1/ My latest on Tesla:

"Tesla touted 139,300 deliveries, a new quarterly record for the electric vehicle maker, as a sign of strong demand and validation of its bulging valuation. However, a closer look at the numbers reveals a somewhat less flattering story."

$TSLA $TSLAQ https://twitter.com/gurufocus/status/1312474728494321665
2/ Vehicles sitting unsold in inventory will weigh on profitability as the cost of manufacturing those vehicles is not recouped via sales during the quarter. That could prove problematic for Tesla's third-quarter earnings.

$TSLA $TSLAQ https://finance.yahoo.com/news/tesla-3rd-quarter-loss-still-202852065.html
3/ Q3 also saw significant price cuts. Tesla reduced the price of its Model Y by $3k a mere 4 months after commencing deliveries.
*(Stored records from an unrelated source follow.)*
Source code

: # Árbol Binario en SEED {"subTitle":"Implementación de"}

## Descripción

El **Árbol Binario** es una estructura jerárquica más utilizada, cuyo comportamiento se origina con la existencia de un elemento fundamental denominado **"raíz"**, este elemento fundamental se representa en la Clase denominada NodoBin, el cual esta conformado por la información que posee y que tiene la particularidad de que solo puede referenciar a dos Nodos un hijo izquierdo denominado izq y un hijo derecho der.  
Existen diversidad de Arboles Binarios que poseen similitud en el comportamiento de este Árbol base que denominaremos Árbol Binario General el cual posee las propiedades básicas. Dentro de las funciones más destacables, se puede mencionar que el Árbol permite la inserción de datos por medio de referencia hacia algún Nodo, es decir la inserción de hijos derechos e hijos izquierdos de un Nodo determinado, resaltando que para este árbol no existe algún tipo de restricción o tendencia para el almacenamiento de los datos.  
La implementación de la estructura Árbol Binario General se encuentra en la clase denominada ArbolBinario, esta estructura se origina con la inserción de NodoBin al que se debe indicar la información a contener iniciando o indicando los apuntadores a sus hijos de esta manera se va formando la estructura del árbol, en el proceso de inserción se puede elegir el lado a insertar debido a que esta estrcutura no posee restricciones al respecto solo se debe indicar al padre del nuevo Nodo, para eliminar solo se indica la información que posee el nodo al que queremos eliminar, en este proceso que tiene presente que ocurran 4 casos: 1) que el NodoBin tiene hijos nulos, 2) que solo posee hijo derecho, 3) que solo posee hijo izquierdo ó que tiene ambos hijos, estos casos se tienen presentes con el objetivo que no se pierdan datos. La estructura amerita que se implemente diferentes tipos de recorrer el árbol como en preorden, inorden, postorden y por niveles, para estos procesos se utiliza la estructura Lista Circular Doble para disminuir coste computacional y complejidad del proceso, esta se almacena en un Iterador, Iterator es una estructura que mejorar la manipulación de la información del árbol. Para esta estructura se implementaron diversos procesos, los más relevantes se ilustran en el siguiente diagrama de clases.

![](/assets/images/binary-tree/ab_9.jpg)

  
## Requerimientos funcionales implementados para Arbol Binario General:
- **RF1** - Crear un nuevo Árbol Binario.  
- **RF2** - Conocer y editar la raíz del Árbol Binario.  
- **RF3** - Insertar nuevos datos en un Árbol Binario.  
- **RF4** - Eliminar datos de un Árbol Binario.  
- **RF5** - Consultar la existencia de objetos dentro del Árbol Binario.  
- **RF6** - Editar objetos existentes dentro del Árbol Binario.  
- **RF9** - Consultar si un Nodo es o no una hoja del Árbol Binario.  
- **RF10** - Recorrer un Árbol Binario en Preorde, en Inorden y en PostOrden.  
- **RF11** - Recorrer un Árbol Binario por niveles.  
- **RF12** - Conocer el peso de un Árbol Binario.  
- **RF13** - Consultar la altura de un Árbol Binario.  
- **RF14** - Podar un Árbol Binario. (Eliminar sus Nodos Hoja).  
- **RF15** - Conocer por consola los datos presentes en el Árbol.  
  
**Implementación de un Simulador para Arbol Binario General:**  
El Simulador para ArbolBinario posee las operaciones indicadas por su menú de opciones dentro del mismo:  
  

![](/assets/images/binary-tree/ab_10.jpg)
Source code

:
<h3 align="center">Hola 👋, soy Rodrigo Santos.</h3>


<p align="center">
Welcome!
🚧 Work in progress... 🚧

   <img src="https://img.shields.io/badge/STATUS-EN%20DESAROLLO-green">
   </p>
Price cuts so soon after a product release suggests that demand may be lower than hoped. $TSLA $TSLAQ
4/ Coming in at $594M, regulatory credit revenue actually exceeded the $448M brought in by auto sales in Q2. Without those credit sales, $TSLA would have reported a loss in excess of $300M. In other words, $TSLAQ wasn't able to make money selling cars. https://twitter.com/TESLAcharts/status/1286083711533015041
5/ According to Zack Kirkhorn, Q3 regulatory credit sales will be halved from Q2. Thus in a best-case scenario, $TSLA may report a modest uptick in incremental revenue from record deliveries, but such gains will likely be muted by inventory growth, price cuts & increased leasing.